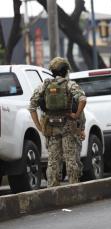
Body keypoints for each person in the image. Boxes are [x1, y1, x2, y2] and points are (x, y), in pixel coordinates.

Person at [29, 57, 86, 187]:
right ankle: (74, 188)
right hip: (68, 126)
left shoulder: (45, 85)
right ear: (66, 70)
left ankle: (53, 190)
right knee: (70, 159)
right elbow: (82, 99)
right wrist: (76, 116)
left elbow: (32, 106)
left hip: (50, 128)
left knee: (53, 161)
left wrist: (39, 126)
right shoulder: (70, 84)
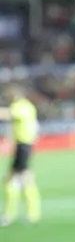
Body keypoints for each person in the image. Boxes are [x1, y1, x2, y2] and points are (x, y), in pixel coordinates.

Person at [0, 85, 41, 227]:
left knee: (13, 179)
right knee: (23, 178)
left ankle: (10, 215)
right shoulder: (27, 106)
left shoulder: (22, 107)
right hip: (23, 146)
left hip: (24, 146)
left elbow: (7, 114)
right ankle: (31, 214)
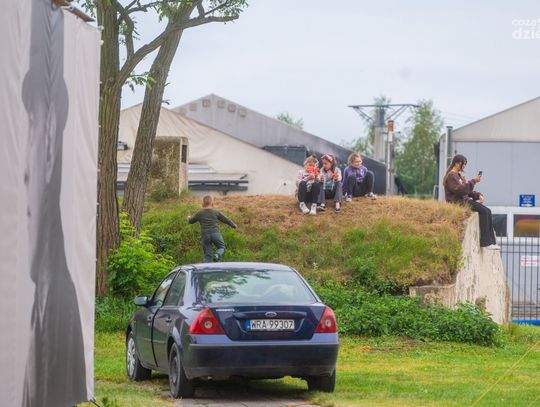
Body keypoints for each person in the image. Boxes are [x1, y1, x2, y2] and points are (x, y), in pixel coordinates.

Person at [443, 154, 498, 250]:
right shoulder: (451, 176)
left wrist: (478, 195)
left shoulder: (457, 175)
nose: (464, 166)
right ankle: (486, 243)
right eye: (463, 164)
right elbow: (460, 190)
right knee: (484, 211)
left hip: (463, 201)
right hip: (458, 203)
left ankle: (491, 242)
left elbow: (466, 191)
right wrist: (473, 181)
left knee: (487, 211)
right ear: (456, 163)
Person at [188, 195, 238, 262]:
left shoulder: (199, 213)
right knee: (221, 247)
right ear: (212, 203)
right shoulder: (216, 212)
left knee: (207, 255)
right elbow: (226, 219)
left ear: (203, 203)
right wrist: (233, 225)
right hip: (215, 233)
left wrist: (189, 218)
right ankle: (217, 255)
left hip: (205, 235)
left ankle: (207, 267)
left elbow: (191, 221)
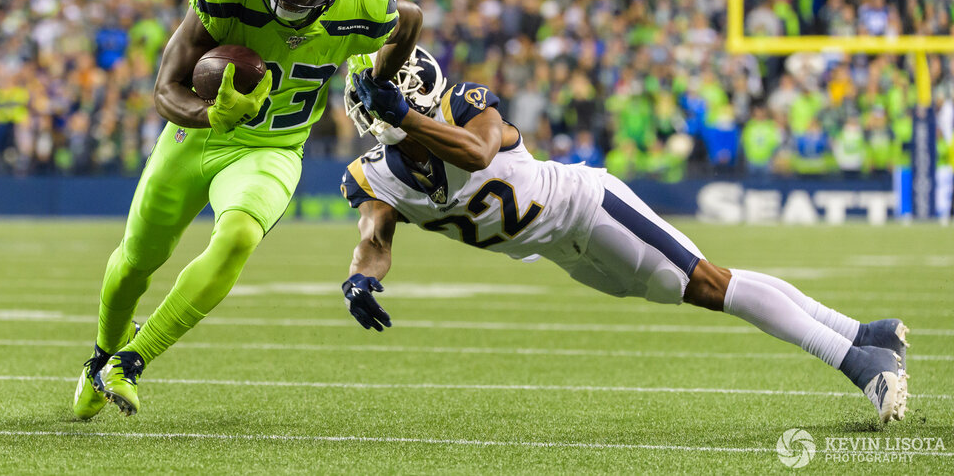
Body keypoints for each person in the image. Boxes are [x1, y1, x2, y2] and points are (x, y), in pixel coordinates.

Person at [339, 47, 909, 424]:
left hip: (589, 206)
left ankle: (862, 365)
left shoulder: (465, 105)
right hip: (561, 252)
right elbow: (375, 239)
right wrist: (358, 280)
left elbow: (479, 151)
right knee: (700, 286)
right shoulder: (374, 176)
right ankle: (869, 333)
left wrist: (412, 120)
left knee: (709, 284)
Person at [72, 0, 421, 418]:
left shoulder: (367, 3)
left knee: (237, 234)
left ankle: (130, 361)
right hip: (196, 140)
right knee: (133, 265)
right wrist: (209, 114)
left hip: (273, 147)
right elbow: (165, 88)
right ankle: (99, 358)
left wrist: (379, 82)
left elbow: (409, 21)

◇ ◇ ◇ ◇ ◇

The records above need to be printed in full and exactly, without any of the pictures.

## Result of this exercise
Body keypoints for each person in the image. Boxes are [x1, y1, x2, y2] and points are (x, y), in pixel coordinates.

Person at [29, 57, 86, 187]:
right ankle: (74, 188)
right hip: (68, 126)
left shoulder: (45, 85)
right ear: (66, 70)
left ankle: (53, 190)
right knee: (70, 159)
right elbow: (82, 99)
right wrist: (76, 116)
left elbow: (32, 106)
left hip: (50, 128)
left knee: (53, 161)
left wrist: (39, 126)
right shoulder: (70, 84)
Body keypoints for each person in the image. Boxes are [x1, y1, x2, y2] and points are (x, y), in pixel coordinates.

Person at [0, 85, 41, 227]:
left knee: (13, 179)
right knee: (23, 178)
left ankle: (10, 215)
right shoulder: (27, 106)
left shoulder: (22, 107)
right hip: (23, 146)
left hip: (24, 146)
left elbow: (7, 114)
right ankle: (31, 214)
Body keypoints for each person in the image. Boxes are [x1, y1, x2, y2] and points are (x, y), in pixel coordinates.

Person at [443, 154, 498, 250]:
right shoulder: (451, 176)
left wrist: (478, 195)
left shoulder: (457, 175)
nose: (464, 166)
right ankle: (486, 243)
right eye: (463, 164)
right elbow: (460, 190)
right knee: (484, 211)
left hip: (463, 201)
right hip: (458, 203)
left ankle: (491, 242)
left elbow: (466, 191)
right wrist: (473, 181)
left knee: (487, 211)
right ear: (456, 163)
Person at [188, 195, 238, 262]:
left shoulder: (199, 213)
right knee: (221, 247)
right ear: (212, 203)
right shoulder: (216, 212)
left knee: (207, 255)
right elbow: (226, 219)
left ear: (203, 203)
right wrist: (233, 225)
right hip: (215, 233)
left wrist: (189, 218)
right ankle: (217, 255)
left hip: (205, 235)
left ankle: (207, 267)
left elbow: (191, 221)
Body keypoints for each person in the image. Boxes are [x1, y1, x2, y2] and points are (x, y), in pixel coordinates.

Person at [339, 47, 909, 424]:
left hip: (589, 206)
left ankle: (862, 365)
left shoulder: (465, 105)
right hip: (561, 252)
right elbow: (375, 239)
right wrist: (358, 280)
left elbow: (479, 151)
right knee: (700, 286)
right shoulder: (374, 176)
right ankle: (869, 333)
left wrist: (412, 120)
left knee: (709, 284)
Person at [72, 0, 421, 418]:
left shoulder: (367, 3)
left knee: (237, 234)
left ankle: (130, 361)
right hip: (196, 140)
right knee: (133, 265)
right wrist: (209, 114)
left hip: (273, 147)
right elbow: (165, 88)
right ankle: (99, 358)
left wrist: (379, 82)
left elbow: (409, 21)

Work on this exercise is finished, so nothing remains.